Le président du Chili, José Antonio Kast, a assuré ce dimanche que pendant son gouvernement il s'occuperait des « relations commerciales avec tous les pays » et a notamment mentionné l'Argentine, la Bolivie, le Pérou et l'Équateur.
Le président a déclaré que sa politique étrangère serait marquée par le respect des institutions chiliennes et a évoqué la crise mondiale due à la hausse des prix du pétrole, due au conflit au Moyen-Orient, et à l'impact que cela aura sur son pays à l'intérieur.
Kast a offert sa première interview au journal local Le Troisièmeaprès avoir pris le pouvoir le 11 mars et après onze jours au cours desquels son gouvernement a fait des annonces importantes en matière d'immigration, d'économie et de sécurité.
« Nous, les Chiliens, devons exporter beaucoup, nous devons soigner nos relations commerciales avec tous les pays et nous le faisons », a-t-il assuré, ajoutant que le pays a des règles « super claires » sur la manière d'investir.

En ce sens, il a défendu qu'au Chili « nous disposons d'un cadre institutionnel que peu de pays possèdent. Respectons le cadre institutionnel ».
« La relation commerciale pour nous est fondamentale. Et la sécurité de notre pays est également fondamentale », a conclu Kast, dont le pays dépend largement des exportations de cuivre et d'autres métaux vers la Chine, mais qui a une affinité idéologique avec l'administration de Donald Trump.
En ce sens, Kast a averti sur les questions de politique étrangère que « personne ne saute une ligne, que personne n’essaye d’accélérer quelque chose dont d’autres n’ont pas eu la possibilité ».
Concernant les liens avec ses pays frontaliers, l'extrême droite de 60 ans a déclaré qu'il ne les considérait pas « comme des concurrents, mais comme faisant partie d'un groupe de pays qui peuvent se renforcer », et a ajouté « si l'Argentine réussit dans le dossier des mineurs, nous réussirons très bien ».

« Si l'Argentine réussit, le Chili s'en sortira. Si la Bolivie réussit, le Chili s'en sortira. Nous nous trouvons dans une situation internationale sans précédent », a-t-il déclaré.
Le dignitaire a évoqué les deux pays, assurant qu'il existe de très bonnes relations commerciales et potentielles, dans le cas de l'Argentine, et avec la Bolivie, il a déclaré qu'il s'agissait d'une situation « sans précédent dans l'histoire de nos nations ».
« Nous entretenons une relation très, très positive avec l'Équateur. Le Pérou traverse actuellement une période électorale et nous espérons que la définition, quelle qu'elle soit, apportera la stabilité au Pérou », a-t-il déclaré.
Kast a évoqué la tournée qu'il a effectuée en tant que président élu, avant son investiture, entre décembre et février, au cours de laquelle il a rencontré les présidents de la Hongrie, Viktor Orbán, du Salvador, Nayib Bukele et de l'Italie, Giorgia Meloni pour discuter des questions de sécurité.

« La rencontre que j'ai eue avec plusieurs présidents va dans ce sens.
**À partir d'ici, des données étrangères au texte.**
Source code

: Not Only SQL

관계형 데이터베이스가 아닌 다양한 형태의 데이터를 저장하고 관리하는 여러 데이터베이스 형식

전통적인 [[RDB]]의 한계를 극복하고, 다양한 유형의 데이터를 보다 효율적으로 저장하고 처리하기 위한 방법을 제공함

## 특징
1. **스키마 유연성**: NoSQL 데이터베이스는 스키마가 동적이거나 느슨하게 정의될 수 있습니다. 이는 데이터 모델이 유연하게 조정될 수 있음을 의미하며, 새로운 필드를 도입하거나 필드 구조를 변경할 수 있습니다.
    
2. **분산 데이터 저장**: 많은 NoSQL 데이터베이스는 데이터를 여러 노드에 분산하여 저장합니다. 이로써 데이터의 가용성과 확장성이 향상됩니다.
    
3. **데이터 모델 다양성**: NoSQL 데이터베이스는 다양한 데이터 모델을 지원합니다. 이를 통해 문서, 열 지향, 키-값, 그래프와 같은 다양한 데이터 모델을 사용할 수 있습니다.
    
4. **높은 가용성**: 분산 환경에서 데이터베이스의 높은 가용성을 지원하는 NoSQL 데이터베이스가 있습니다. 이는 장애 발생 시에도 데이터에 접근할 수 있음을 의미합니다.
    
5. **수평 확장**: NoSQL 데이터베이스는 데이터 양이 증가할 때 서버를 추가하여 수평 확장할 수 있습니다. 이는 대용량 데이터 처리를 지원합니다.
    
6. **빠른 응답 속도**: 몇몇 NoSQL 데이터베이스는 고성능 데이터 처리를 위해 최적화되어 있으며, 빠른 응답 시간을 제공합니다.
Comment pouvons-nous faire face à la menace mondiale du crime organisé, du trafic de drogue et de l'immigration clandestine ? Si ce que nous voyons au Chili est également vécu par l'Argentine, l'Équateur et la Bolivie, et nous devons y faire face ensemble », a-t-il commenté.
Concernant les organisations multilatérales comme l'Organisation des Nations Unies (ONU) ou l'Organisation des États américains (OEA), dans le cadre des relations entre les pays, le Président a déclaré qu'elles sont importantes « dans la mesure où elles ne perdent pas l'objectif pour lequel elles ont été créées, évidemment, et qu'elles ne sont pas instrumentalisées ».
« Ils doivent comprendre que le monde a également changé et que les personnes qui exerceront le leadership doivent très bien comprendre ce qui est actuellement demandé aux organisations multilatérales », a-t-il ajouté.
À cet égard, il a été interrogé sur la réponse de son gouvernement à la nomination de l'ancienne présidente chilienne Michelle Bachelet à la présidence de l'ONU, et il s'est limité à dire que cela sera connu « bientôt ».

L'homme politique de 74 ans a été soutenu dans l'enregistrement de sa candidature par le président sortant Gabriel Boric et par des pays comme le Brésil et le Mexique, et a rencontré Kast vendredi dernier à La Moneda (siège du gouvernement) sans être informé par la suite du résultat des conversations.